Built on trust, secured by design
Your people's data is the most sensitive data there is. We care about protecting it, we comply with the standards that govern it, and we are formalising every certification along the way.
Standards we comply with
A layered set of compliance and security commitments across our team, our suppliers, and the product itself.
GDPR — Team & Suppliers
Full GDPR compliance applied uniformly across our own team and every contracted sub-processor, with DPAs in place and equivalent obligations cascaded down.
EU AI Act
Adaptive Leadbacker Intelligence (ALI) is designed to meet the EU AI Act — transparent, auditable, and operating within documented boundaries.

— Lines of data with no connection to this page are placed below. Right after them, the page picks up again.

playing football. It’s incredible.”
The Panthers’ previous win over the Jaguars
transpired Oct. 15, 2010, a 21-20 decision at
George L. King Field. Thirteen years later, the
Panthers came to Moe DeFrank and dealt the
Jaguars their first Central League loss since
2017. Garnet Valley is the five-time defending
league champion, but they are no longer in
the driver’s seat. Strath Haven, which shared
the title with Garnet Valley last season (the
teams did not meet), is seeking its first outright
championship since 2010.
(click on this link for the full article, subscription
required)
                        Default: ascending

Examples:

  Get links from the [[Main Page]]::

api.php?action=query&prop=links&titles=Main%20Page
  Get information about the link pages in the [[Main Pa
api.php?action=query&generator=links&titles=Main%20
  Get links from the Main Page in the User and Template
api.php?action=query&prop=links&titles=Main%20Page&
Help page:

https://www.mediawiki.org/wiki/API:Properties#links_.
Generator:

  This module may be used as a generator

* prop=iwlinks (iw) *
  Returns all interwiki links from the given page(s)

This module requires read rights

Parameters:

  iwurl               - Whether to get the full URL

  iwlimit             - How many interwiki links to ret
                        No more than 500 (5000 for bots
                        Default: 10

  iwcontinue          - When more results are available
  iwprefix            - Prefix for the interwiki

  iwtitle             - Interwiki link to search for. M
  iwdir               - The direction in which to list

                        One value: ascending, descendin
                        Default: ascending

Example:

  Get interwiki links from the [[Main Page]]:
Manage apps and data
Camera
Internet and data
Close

Standard Contractual Clauses
EU Standard Contractual Clauses are in place for any data transfer involving processors outside the EEA, ensuring lawful cross-border data flows.
ISO 27001
Our information security management is aligned to ISO 27001 controls, with formal certification work currently in progress.
Anonymity by design
A configurable multi-threshold (minimum 3 responses by default) ensures feedback can never be traced back to an individual.
EU-based hosting
Data is processed and stored within EU-based infrastructure, keeping it inside European data-protection jurisdiction.
How we protect your data
The technical and organisational measures that sit behind every Leadbacker workspace.

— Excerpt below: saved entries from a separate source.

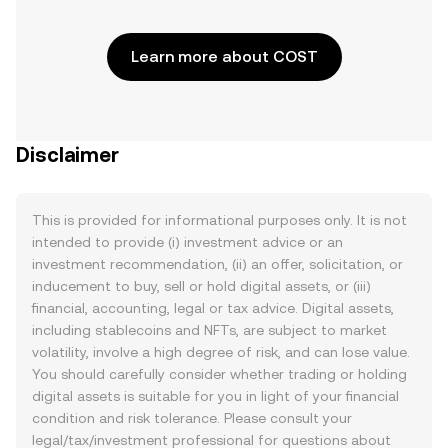
Learn more about COST
Disclaimer
This is provided for informational purposes only. It is not
intended to provide (i) investment advice or an
investment recommendation, (ii) an offer, solicitation, or
inducement to buy, sell or hold digital assets, or (iii)
financial, accounting, legal or tax advice. Digital assets,
including stablecoins and NFTs, are subject to market
volatility, involve a high degree of risk, and can lose value.
You should carefully consider whether trading or holding
digital assets is suitable for you in light of your financial
condition and risk tolerance. Please consult your
legal/tax/investment professional for questions about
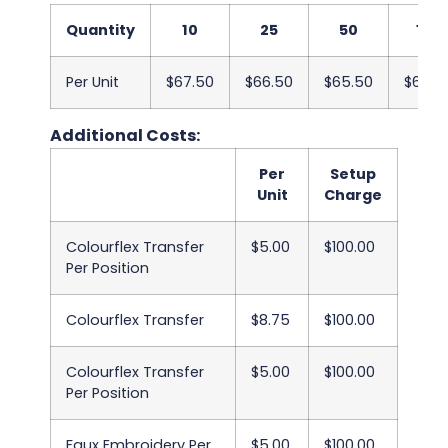
Quantity
10
25
50
100
Per Unit
$67.50
$66.50
$65.50
$64.5
Additional Costs:
Per
Setup
Unit
Charge
Colourflex Transfer
$5.00
$100.00
Per Position
Colourflex Transfer
$8.75
$100.00
Colourflex Transfer
$5.00
$100.00
Per Position
Faux Embroidery Per
$5.00
$100.00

Encryption in transit & at rest
All traffic is encrypted with TLS and data is encrypted at rest.
Role-based access control
Granular, role-based permissions ensure people only see what they are entitled to.
Anonymity thresholds
Configurable response thresholds protect individual identities in every result.
EU infrastructure
Hosted on hardened, EU-based infrastructure with isolation between workspaces.
Backups & recovery
Regular encrypted backups support reliable recovery and business continuity.
Audit logging
Security-relevant events are logged to support traceability and accountability.